DATA SHOWN =>
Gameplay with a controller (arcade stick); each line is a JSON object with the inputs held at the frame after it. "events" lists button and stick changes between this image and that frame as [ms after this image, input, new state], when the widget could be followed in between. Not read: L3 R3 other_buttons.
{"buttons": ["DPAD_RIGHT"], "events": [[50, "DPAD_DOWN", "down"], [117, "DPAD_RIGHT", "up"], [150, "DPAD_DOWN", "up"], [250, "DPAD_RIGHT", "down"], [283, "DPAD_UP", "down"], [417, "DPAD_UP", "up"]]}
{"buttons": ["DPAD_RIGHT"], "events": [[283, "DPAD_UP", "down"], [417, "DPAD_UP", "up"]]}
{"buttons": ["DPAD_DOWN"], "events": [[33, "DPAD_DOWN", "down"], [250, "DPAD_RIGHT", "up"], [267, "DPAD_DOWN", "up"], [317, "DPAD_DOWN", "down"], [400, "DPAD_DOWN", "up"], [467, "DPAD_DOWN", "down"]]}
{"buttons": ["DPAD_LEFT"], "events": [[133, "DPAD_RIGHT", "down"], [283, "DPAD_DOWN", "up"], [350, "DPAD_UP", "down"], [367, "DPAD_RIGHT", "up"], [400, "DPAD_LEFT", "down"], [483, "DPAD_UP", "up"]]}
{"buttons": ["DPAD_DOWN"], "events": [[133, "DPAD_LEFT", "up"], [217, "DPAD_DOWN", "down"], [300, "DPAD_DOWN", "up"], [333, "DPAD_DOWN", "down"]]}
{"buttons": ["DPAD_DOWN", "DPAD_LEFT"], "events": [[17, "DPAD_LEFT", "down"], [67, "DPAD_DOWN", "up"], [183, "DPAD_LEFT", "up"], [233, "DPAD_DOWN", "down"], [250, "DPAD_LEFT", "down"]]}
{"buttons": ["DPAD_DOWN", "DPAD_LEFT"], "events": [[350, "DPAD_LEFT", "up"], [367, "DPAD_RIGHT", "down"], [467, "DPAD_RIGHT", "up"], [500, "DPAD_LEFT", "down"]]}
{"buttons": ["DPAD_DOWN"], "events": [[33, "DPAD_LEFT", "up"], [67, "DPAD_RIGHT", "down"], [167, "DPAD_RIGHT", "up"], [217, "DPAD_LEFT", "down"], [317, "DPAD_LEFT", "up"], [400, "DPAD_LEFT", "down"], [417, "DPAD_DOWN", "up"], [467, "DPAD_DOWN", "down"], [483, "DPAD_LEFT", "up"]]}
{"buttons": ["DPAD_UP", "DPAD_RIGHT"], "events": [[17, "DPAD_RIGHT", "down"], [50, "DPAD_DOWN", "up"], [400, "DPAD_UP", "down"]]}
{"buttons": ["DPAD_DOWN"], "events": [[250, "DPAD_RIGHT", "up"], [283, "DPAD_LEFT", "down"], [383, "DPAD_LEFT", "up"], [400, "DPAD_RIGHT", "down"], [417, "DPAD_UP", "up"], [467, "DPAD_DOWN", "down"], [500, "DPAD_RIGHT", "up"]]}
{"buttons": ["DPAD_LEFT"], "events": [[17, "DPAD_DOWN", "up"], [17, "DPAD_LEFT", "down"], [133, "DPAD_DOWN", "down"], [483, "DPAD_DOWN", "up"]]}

WHAT THE TASK ASKS => Write the material above out in full, exactly as it reads.

RESPONSE BOX =>
Gameplay with a controller (arcade stick); each line is a JSON object with the inputs held at the frame after it. "events" lists button and stick changes between this image and that frame as [ms after this image, input, new state], when the widget could be followed in between. Not read: L3 R3 other_buttons.
{"buttons": ["DPAD_RIGHT"], "events": [[50, "DPAD_DOWN", "down"], [117, "DPAD_RIGHT", "up"], [150, "DPAD_DOWN", "up"], [250, "DPAD_RIGHT", "down"], [283, "DPAD_UP", "down"], [417, "DPAD_UP", "up"]]}
{"buttons": ["DPAD_RIGHT"], "events": [[283, "DPAD_UP", "down"], [417, "DPAD_UP", "up"]]}
{"buttons": ["DPAD_DOWN"], "events": [[33, "DPAD_DOWN", "down"], [250, "DPAD_RIGHT", "up"], [267, "DPAD_DOWN", "up"], [317, "DPAD_DOWN", "down"], [400, "DPAD_DOWN", "up"], [467, "DPAD_DOWN", "down"]]}
{"buttons": ["DPAD_LEFT"], "events": [[133, "DPAD_RIGHT", "down"], [283, "DPAD_DOWN", "up"], [350, "DPAD_UP", "down"], [367, "DPAD_RIGHT", "up"], [400, "DPAD_LEFT", "down"], [483, "DPAD_UP", "up"]]}
{"buttons": ["DPAD_DOWN"], "events": [[133, "DPAD_LEFT", "up"], [217, "DPAD_DOWN", "down"], [300, "DPAD_DOWN", "up"], [333, "DPAD_DOWN", "down"]]}
{"buttons": ["DPAD_DOWN", "DPAD_LEFT"], "events": [[17, "DPAD_LEFT", "down"], [67, "DPAD_DOWN", "up"], [183, "DPAD_LEFT", "up"], [233, "DPAD_DOWN", "down"], [250, "DPAD_LEFT", "down"]]}
{"buttons": ["DPAD_DOWN", "DPAD_LEFT"], "events": [[350, "DPAD_LEFT", "up"], [367, "DPAD_RIGHT", "down"], [467, "DPAD_RIGHT", "up"], [500, "DPAD_LEFT", "down"]]}
{"buttons": ["DPAD_DOWN"], "events": [[33, "DPAD_LEFT", "up"], [67, "DPAD_RIGHT", "down"], [167, "DPAD_RIGHT", "up"], [217, "DPAD_LEFT", "down"], [317, "DPAD_LEFT", "up"], [400, "DPAD_LEFT", "down"], [417, "DPAD_DOWN", "up"], [467, "DPAD_DOWN", "down"], [483, "DPAD_LEFT", "up"]]}
{"buttons": ["DPAD_UP", "DPAD_RIGHT"], "events": [[17, "DPAD_RIGHT", "down"], [50, "DPAD_DOWN", "up"], [400, "DPAD_UP", "down"]]}
{"buttons": ["DPAD_DOWN"], "events": [[250, "DPAD_RIGHT", "up"], [283, "DPAD_LEFT", "down"], [383, "DPAD_LEFT", "up"], [400, "DPAD_RIGHT", "down"], [417, "DPAD_UP", "up"], [467, "DPAD_DOWN", "down"], [500, "DPAD_RIGHT", "up"]]}
{"buttons": ["DPAD_LEFT"], "events": [[17, "DPAD_DOWN", "up"], [17, "DPAD_LEFT", "down"], [133, "DPAD_DOWN", "down"], [483, "DPAD_DOWN", "up"]]}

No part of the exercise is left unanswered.